*What to work on*.
Render the lines below as a JSON list of strings, one string per line, with blank lines omitted. Leave the pictures out of the result.

[Opening Task data section]

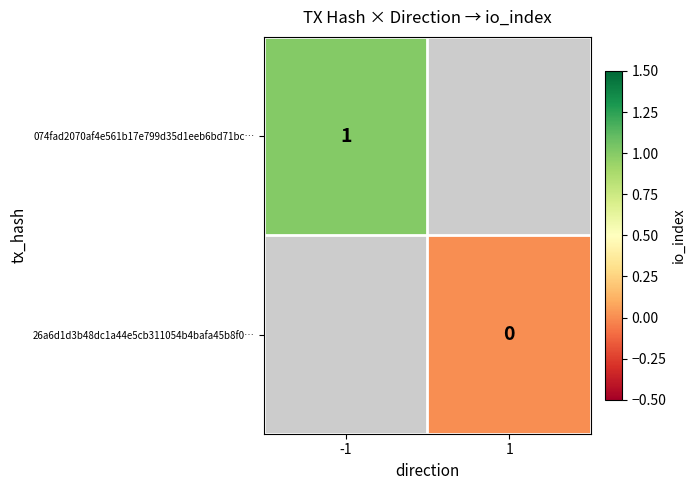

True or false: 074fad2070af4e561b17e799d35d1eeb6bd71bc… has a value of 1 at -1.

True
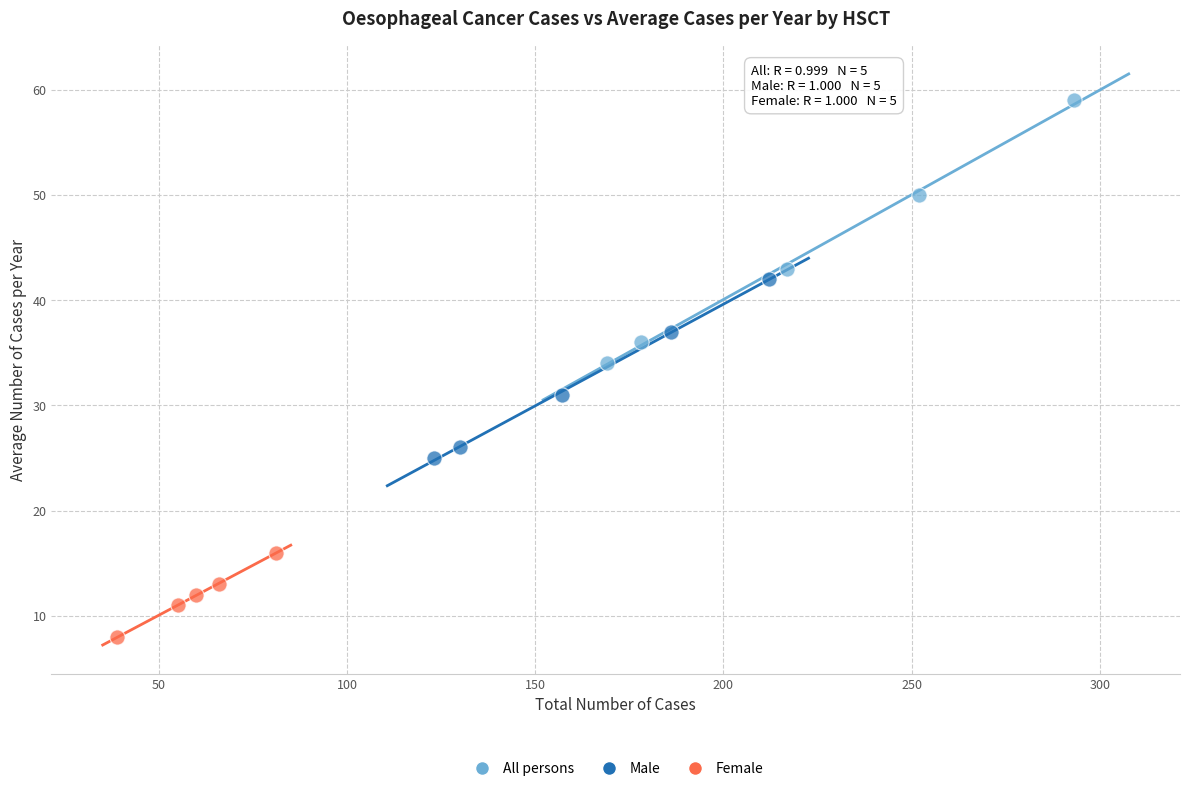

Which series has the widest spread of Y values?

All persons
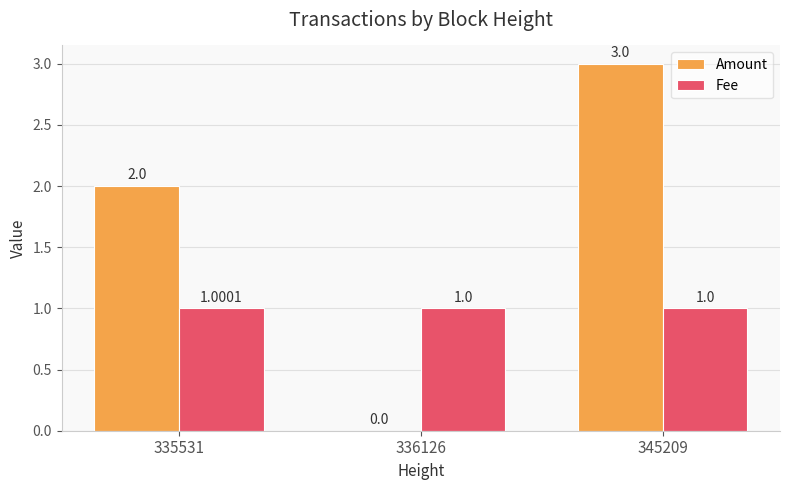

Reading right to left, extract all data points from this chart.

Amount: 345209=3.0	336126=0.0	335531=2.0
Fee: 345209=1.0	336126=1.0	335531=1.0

[Closing Task data section]

*Answer box*.
[
  "True or false: 074fad2070af4e561b17e799d35d1eeb6bd71bc… has a value of 1 at -1.",
  "True",
  "Which series has the widest spread of Y values?",
  "All persons",
  "Reading right to left, extract all data points from this chart.",
  "Amount: 345209=3.0\t336126=0.0\t335531=2.0",
  "Fee: 345209=1.0\t336126=1.0\t335531=1.0"
]